Lech Poznań pokonał Piasta Gliwice 4:0 w meczu 7. kolejki piłkarskiej Ekstraklasy. W pozostałych dzisiejszych meczach również rozdano komplet punktów - Korona Kielce 1:0 wygrała z Zagłębiem Lubin, a Górnik Zabrze ograł na wyjeździe Podbeskidzie Bielsko-Biała 3:1.

Wbrew pozorom, starcie w Poznaniu było meczem na szczycie bo beniaminek z Gliwic w tym sezonie radzi sobie świetnie i bezwstydnie straszy uznane ekstraklasowe marki. Tak było też w stolicy wielkopolski, ale tylko w pierwszej połowie - Kolejorza od straty bramki ratowały słupek i poprzeczka. Ale po przerwie Lech wyszedł dużo bardziej zmotywowany i pozbawił złudzeń ekipę ze Śląska. Do siatki trafiali kolejno Kebba Ceesay, Bartosz Ślusarski, Aleksander Tonew i Patryk Wolski. Tym samym - przynajmniej do niedzieli - Lech powrócił na drugie miejsce w tabeli.

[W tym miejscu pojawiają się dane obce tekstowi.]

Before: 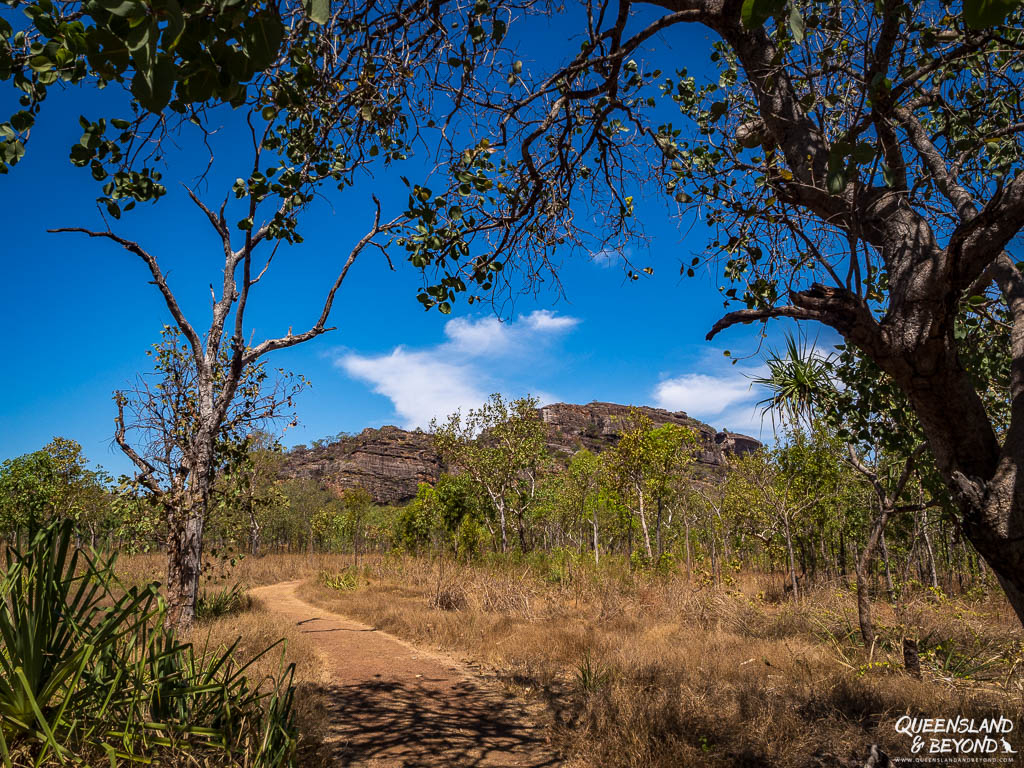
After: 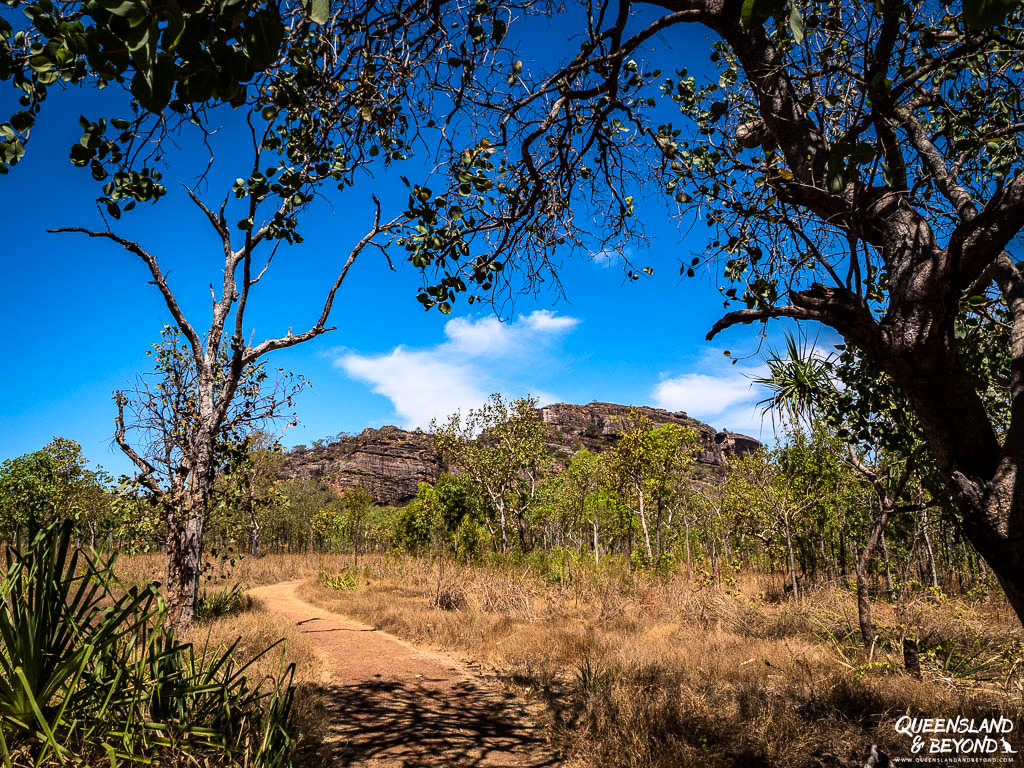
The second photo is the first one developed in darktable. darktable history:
contrast brightness saturation: contrast 0.14
tone curve: curves: ch0 [(0, 0) (0.004, 0.001) (0.133, 0.112) (0.325, 0.362) (0.832, 0.893) (1, 1)], color space Lab, linked channels, preserve colors none
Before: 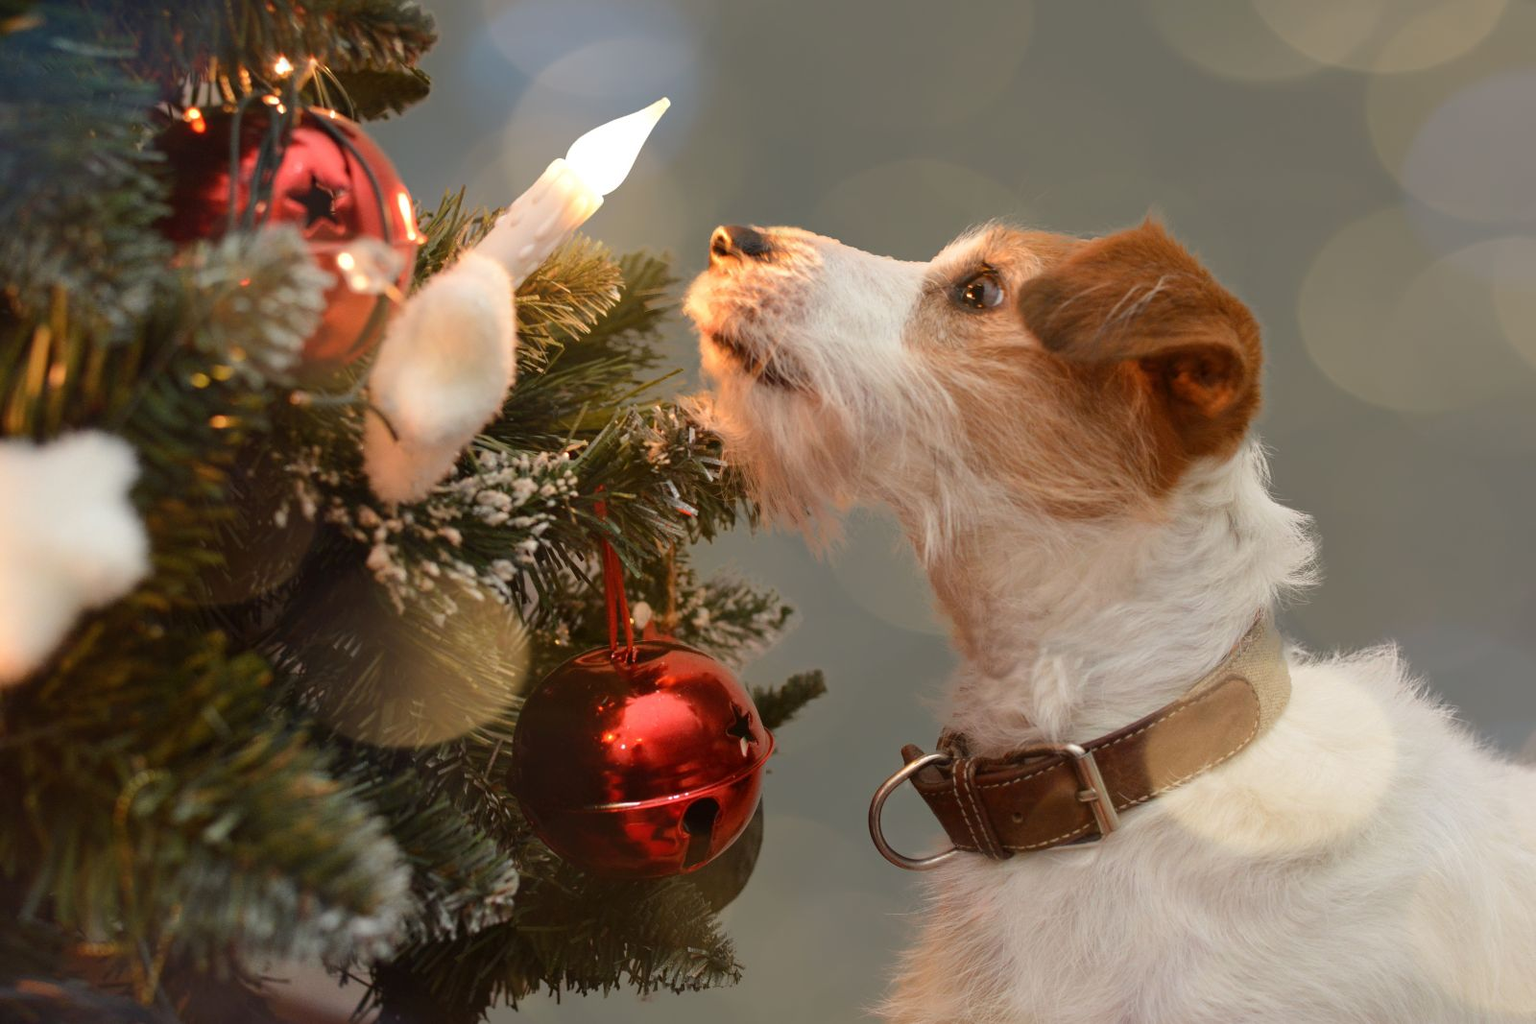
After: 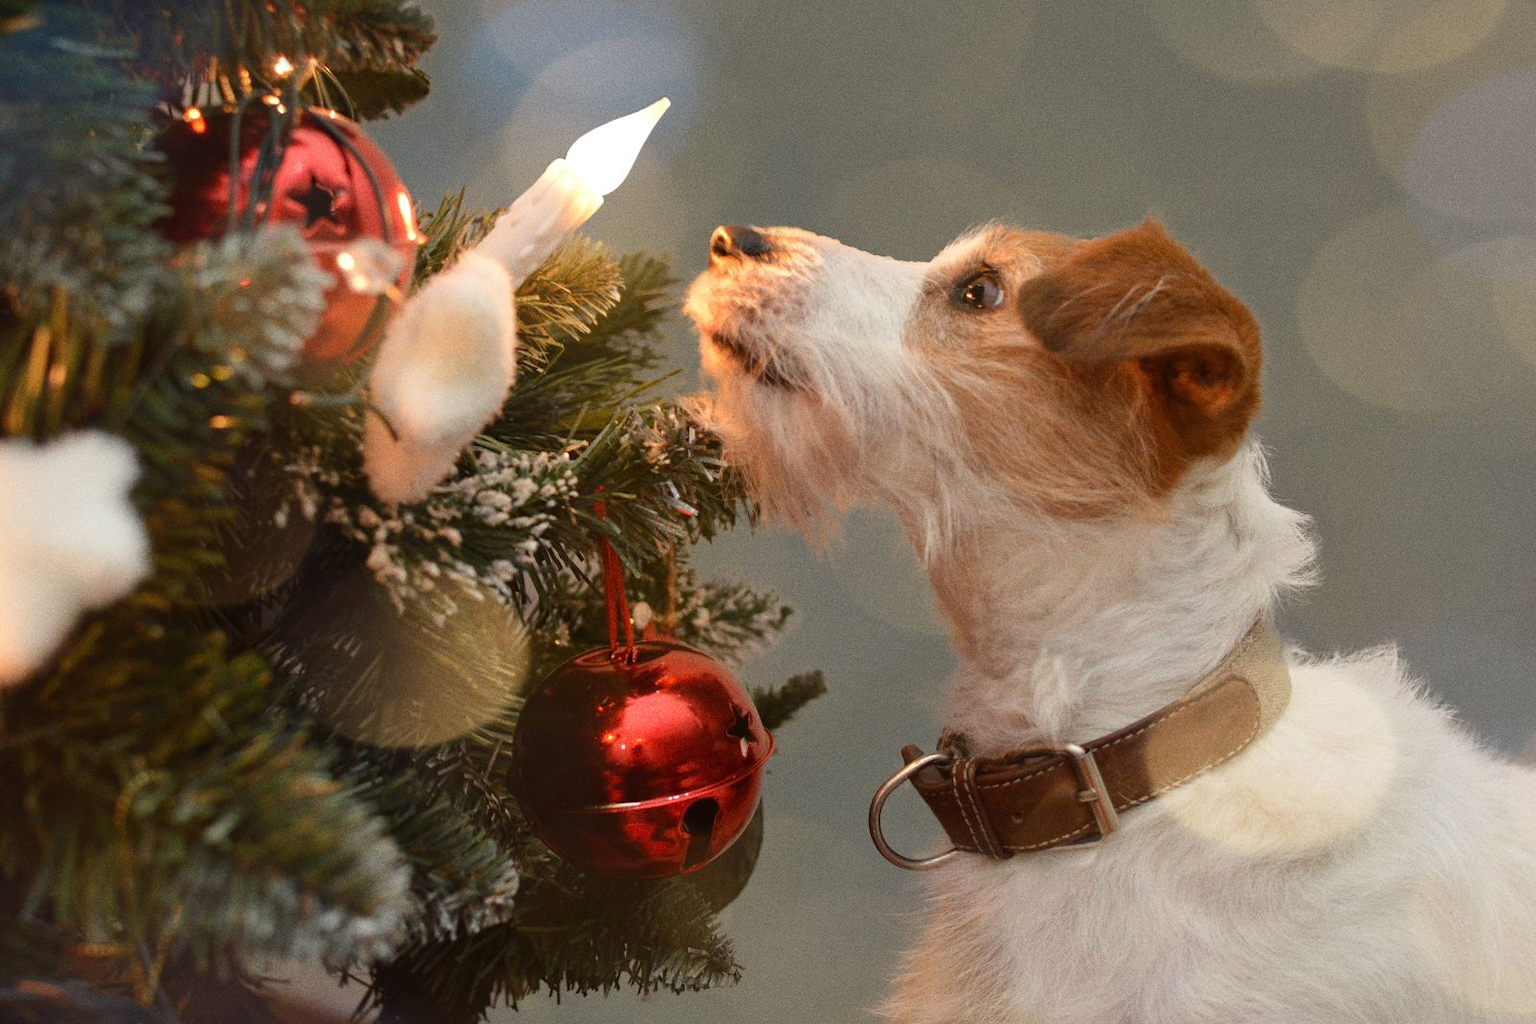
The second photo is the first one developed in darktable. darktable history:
grain: strength 26%
tone equalizer: -8 EV -0.55 EV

Cztery bramki kibice zobaczyli też w Bielsku-Białej, gdzie Górnik Zabrze m.in dzięki świetnej grze Arkadiusza Milika wygrał 3:1:

Do momentu strzelenia przez nas drugiej bramki Podbeskidzie stawiało bardzo duży opór. Zdobyte gole sprawiły, że moi zawodnicy zaczęli spokojniej rozgrywać piłkę, akcje były płynne. Można powiedzieć, że kontrolowaliśmy grę - mówił Adam Nawałka, trener Górnika.

W pierwszym dzisiejszym meczu do rozstrzygnięcia wystarczyła jedna bramka strzelona przez Macieja Korzyma - Korona Kielce wreszcie wygrała na własnym stadionie, a Zagłębie coraz bardziej grzęźnie w dole tabeli.